Dunedin faces losing health jobs

Dunedin could lose more jobs under moves to centralise health board finance, procurement and administration jobs.

The situation has sparked a call from a Southern District Health Board member to centralise health board jobs in the South, rather than in Wellington or another big centre.

When contacted, Health Minister Tony Ryall said through a spokeswoman: ''You're jumping the gun - there isn't even a proposal [document] out there yet.''

Centralisation of a raft of services is being driven by Crown-owned Health Benefits Ltd (HBL), which has been set up to cut costs.

A move to centralise payroll functions had not been drawn up, but is being considered.

However, HBL's finance, procurement and supply chain project, affecting accounts payment and other roles, will be gradually introduced from early next year.

HBL estimated savings of $10.4 million in 2013-14, $47.37 million in 2014-15 and $67.15 million in 2015-16 from the finance, procurement and supply chain programme.

The number of jobs to be centralised is unclear. When contacted, Southern District Health Board chairman Joe Butterfield declined to comment.

''At this point, issues are still being dealt with internally, and with our staff, and I'm certainly not prepared to comment while it's in that situation.''

The Timaru-based chairman refused to comment on concerns the South is losing too many jobs.

''I don't want to get into the issues currently circulating in Otago.''

However, health board member Malcolm Macpherson, of Alexandra, is concerned about a loss of community cohesion as people move away to find work.

''[A central processing centre] could be in Dunedin or Invercargill, just as easily as in Wellington or Auckland.''

He agreed with the concept of a national processing centre for functions such as payroll, because New Zealand was too small to have separate units in each health board, he said.

''If there's a bit of a head of steam in Otago about saving jobs ... this is a really good example - this service could be provided anywhere in New Zealand.''

In other countries, greater effort was made to share the spoils of centralisation around the regions, Dr Macpherson said.

Eventually, boards would be left with a small team of senior finance people, to advise on strategic matters.''

What would go would be those at the lower level.

"The administrative jobs, doing payroll checking, the human resource aspects of getting people on payrolls and off payrolls.

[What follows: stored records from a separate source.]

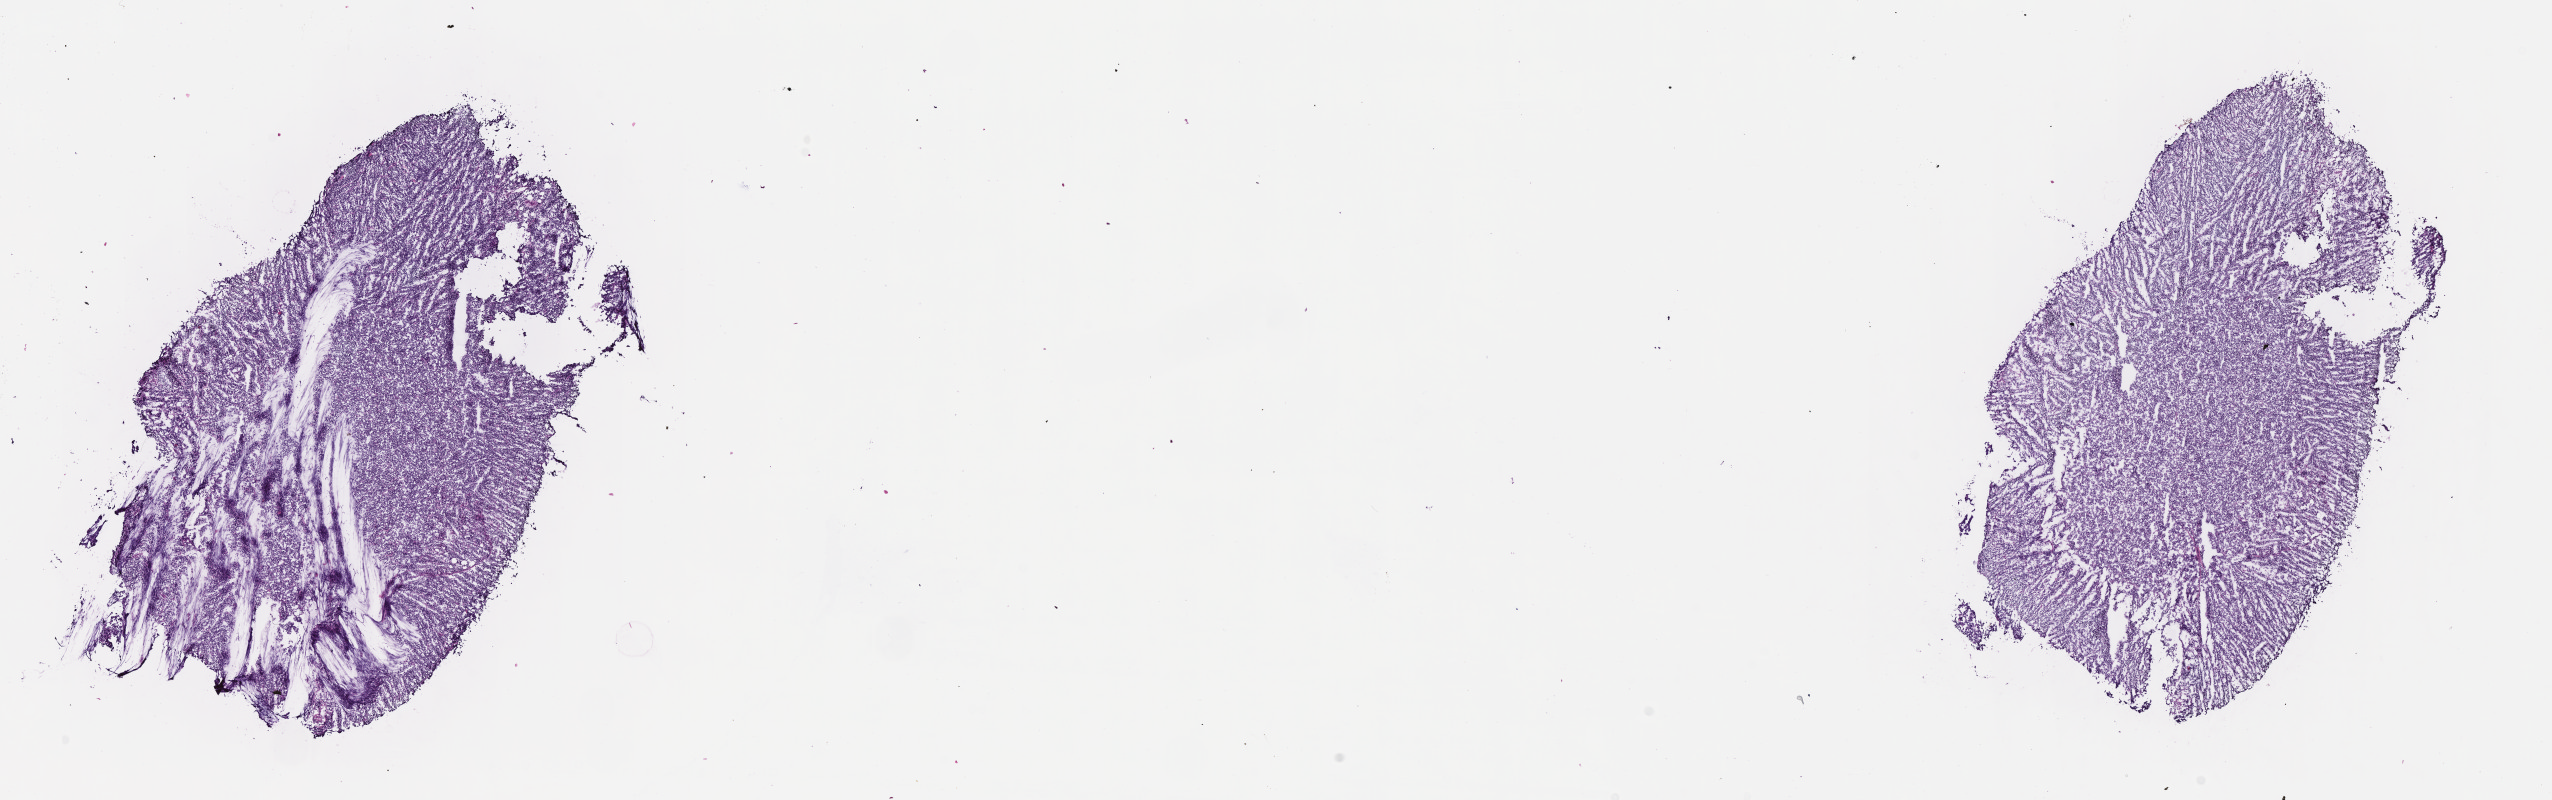
Haematoxylin and eosin whole-slide image, low-resolution overview of the scanned area, about 20.6 x 6.5 mm. Frozen section. Primary tumor. Site: abdominal lymph node. Patient: female, 14 years old. Composition of this section per pathologist review: tumor cells 90%, tumor nuclei 95%, stromal cells 5%, necrosis 5%, normal cells 0%. Infiltration values recorded for this section: lymphocyte infiltration 3%, monocyte infiltration 3%, neutrophil infiltration 0%.
* histologic diagnosis: Burkitt lymphoma, NOS
* Ann Arbor stage (patient): Stage III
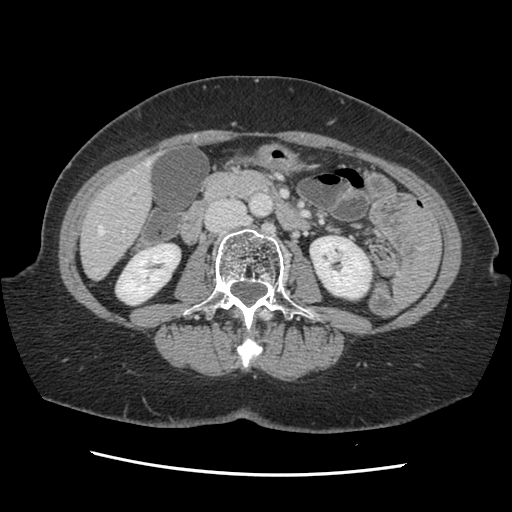
Contrast-enhanced abdominal CT, one axial slice; slice 44 of 141 in the series (ordered by position); 120 kVp; soft-tissue window (W 400 / L 40 HU); 512 × 512 image matrix. Case-level facts recorded for this patient, not image findings: patient: male, age 63 years at operation; diagnosis: colorectal cancer liver metastases, imaged before liver resection; multiple liver metastases: no; largest metastasis: 2.4 cm; disease in both lobes: no.
Outlined on this slice (expert manual segmentation):
- hepatic veins: box from (x=95, y=162) to (x=149, y=272) px
- liver: (x=82, y=164)–(x=152, y=278)
- planned liver remnant (the part of the liver to remain after resection): (x=82, y=176)–(x=152, y=278)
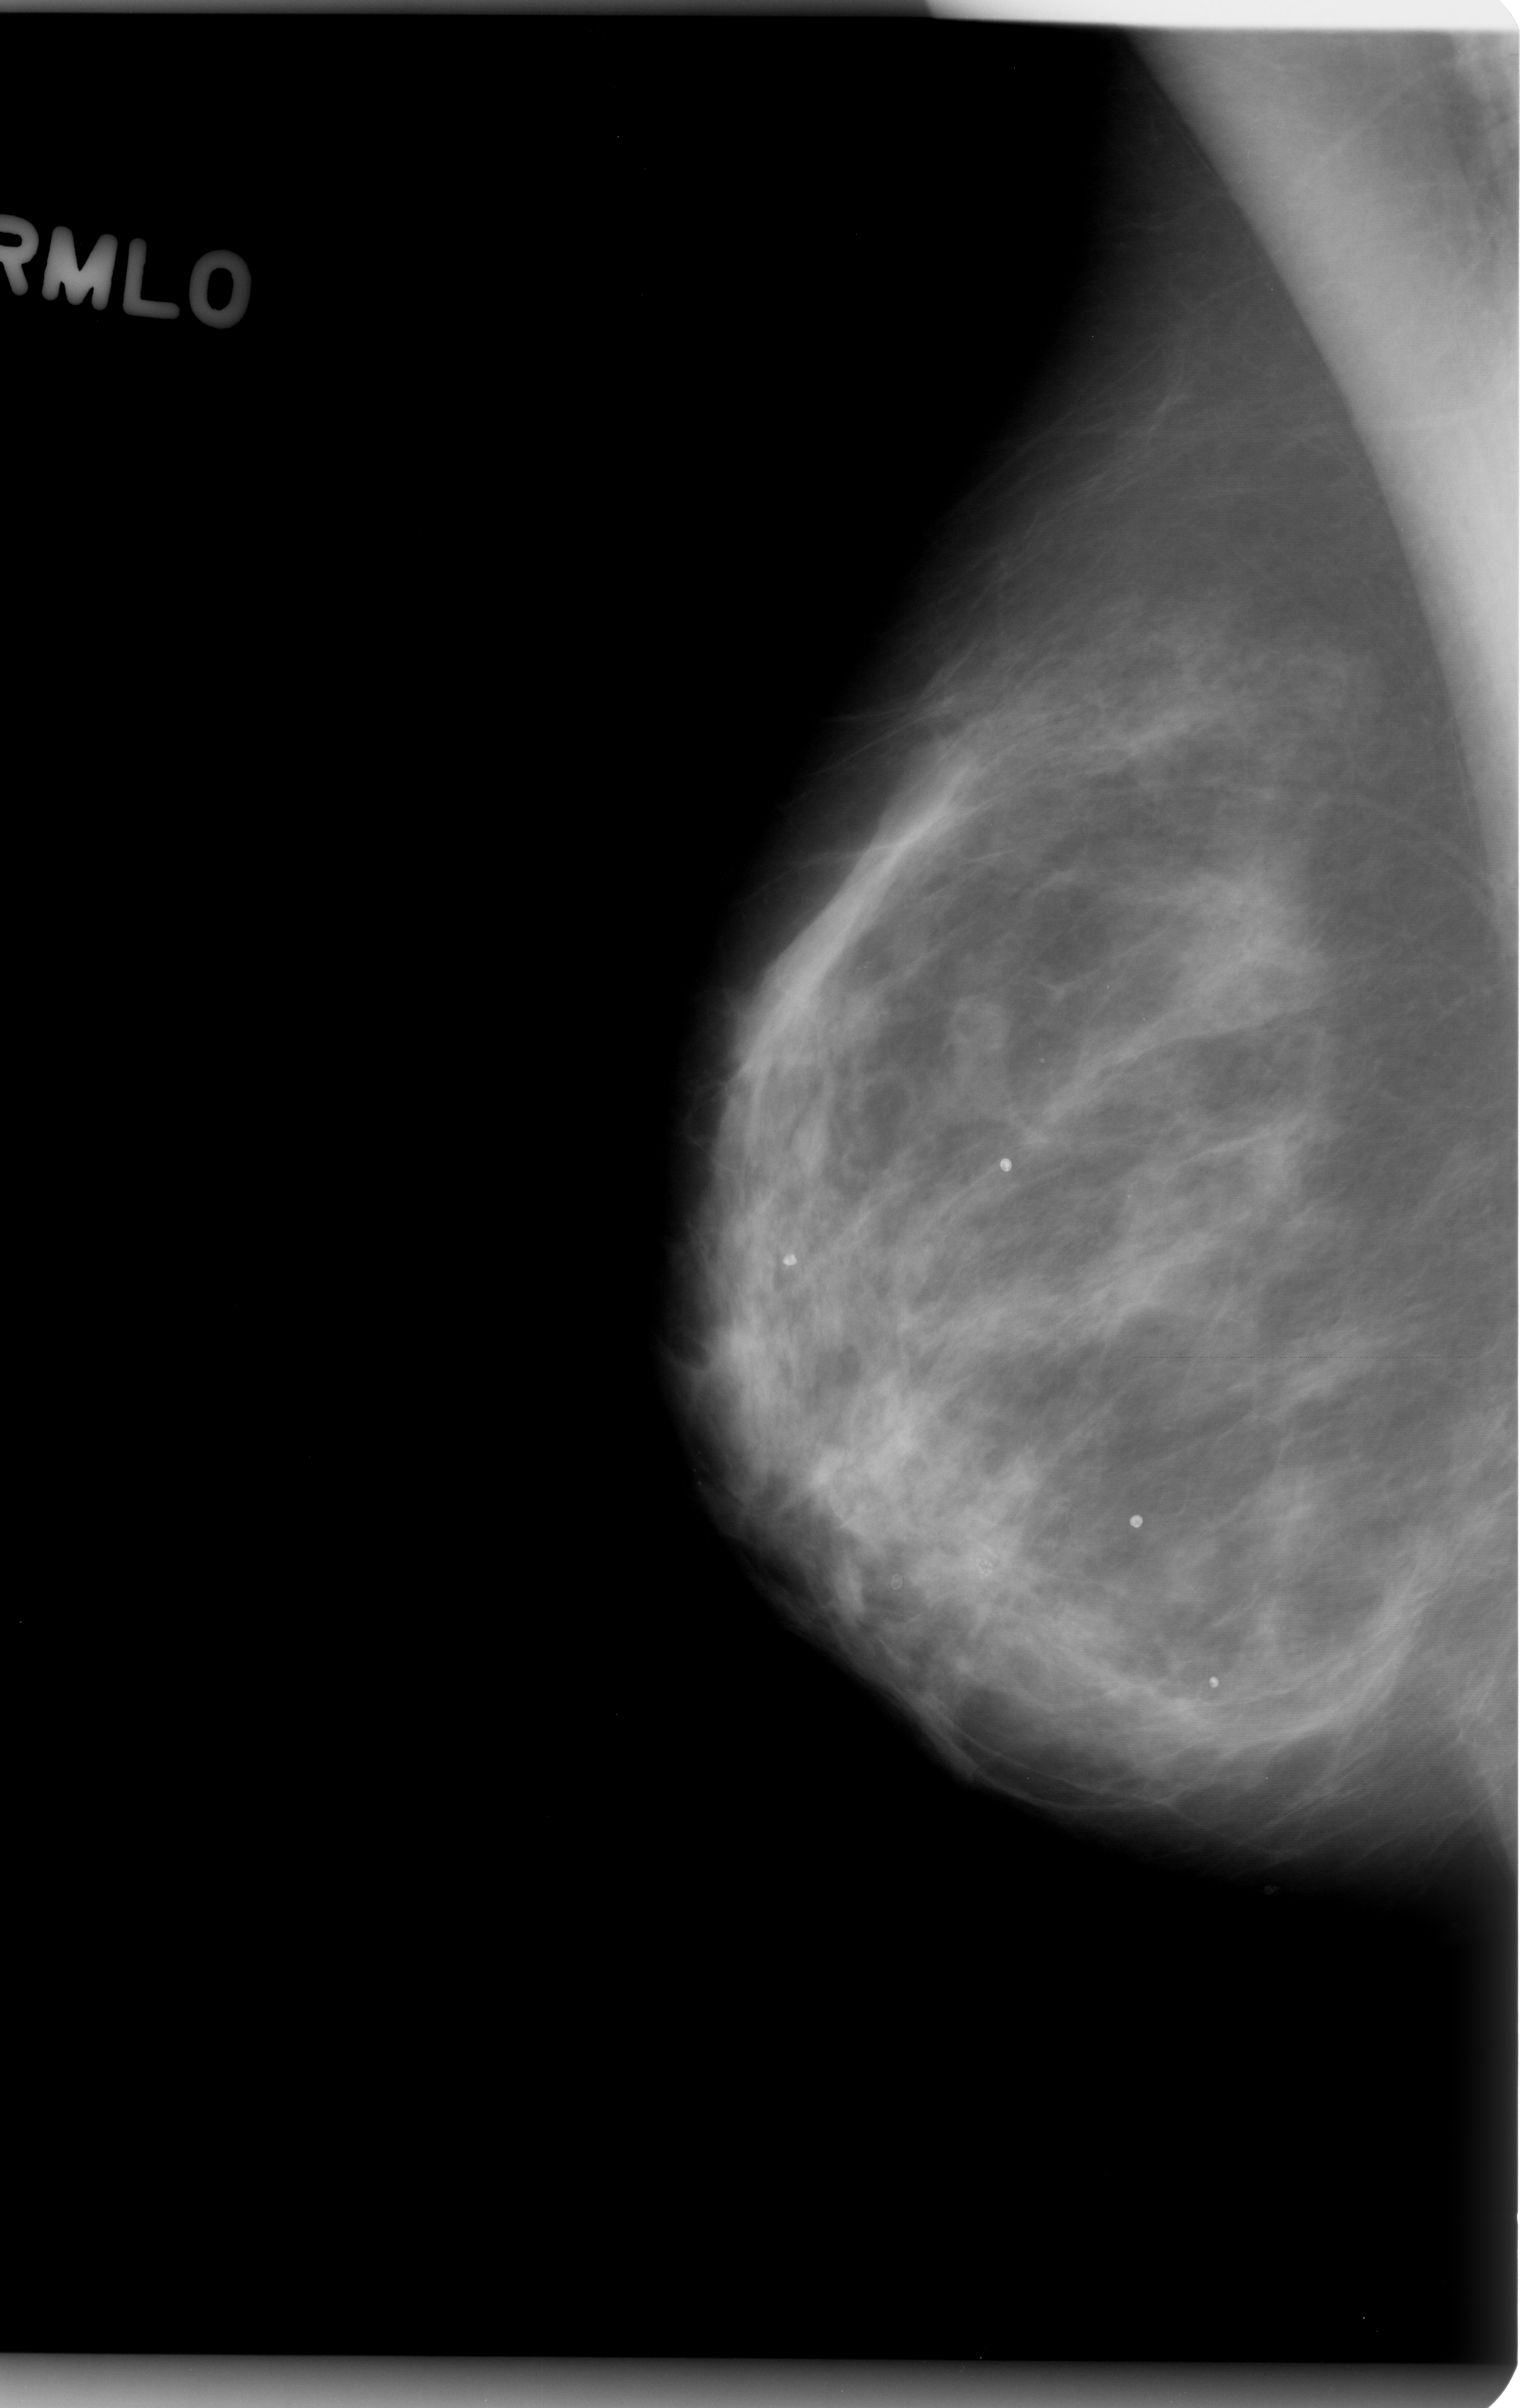
Digitized screen-film mammogram. Right breast. Mediolateral oblique (MLO) view. Breast composition: scattered fibroglandular densities (BI-RADS density category 2 of 4). 1520 × 2408 image matrix.
Marked abnormalities (boxes around the expert regions of interest):
- mass, shape round, margins obscured; BI-RADS assessment category 3; subtlety rating 3 on a 1 (subtle) to 5 (obvious) scale; pathology (as recorded): benign: bounding box [x1, y1, x2, y2] px = [913, 991, 1034, 1123]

Changing leave provisions, and all that sort of stuff.''

Dr Macpherson said HBL's plans were drawn up largely behind the scenes, without the chance for much local input.

''HBL, with their national mandate, will have made their decision before you've had a chance to influence them.

''The national organisations who are making the calls couldn't care less about Auckland or Dunedin. They just want to save money and put it in one place.''

Dr Macpherson feared the Stand Up Otago initiative launched by the Otago Daily Times would fail, because despite public support, there was no mechanism to effect change.

''It's all very well making a fuss, and whingeing to ministers, and front page ODT. If there's no way of giving effect to that ... then it's just hot air.''

Dr Macpherson was concerned staff might leave while there is uncertainty concerning their jobs.

''That's one of the reasons why organisations like ours tend to pussy-foot around this stuff, and do it in public-excluded [meetings], and keep it below the horizon, because there's a real risk that you lose good people, because they become unsettled and walk.''

Through a spokeswoman, Southern DHB management referred all comment to HBL, and refused to state how many jobs might be affected.

Hutt Valley and Wairarapa district health boards chief executive Graham Dyer said his DHBs would be among the first brought into the finance, procurement and supply chain centralisation over the next nine months or so.

It was not known where the service would be based, and he said staff were yet to be consulted.

HBL had started to look at payroll centralisation, but this was at an ''early investigative stage'', Mr Dyer said.

HBL has also proposed centralising hospital kitchens, which could result in Dunedin Hospital's kitchen being significantly downgraded.

An HBL spokesman referred the ODT to its website, but did not respond to specific questions.

The Public Service Association said it was unable to comment yesterday because the appropriate people were unavailable.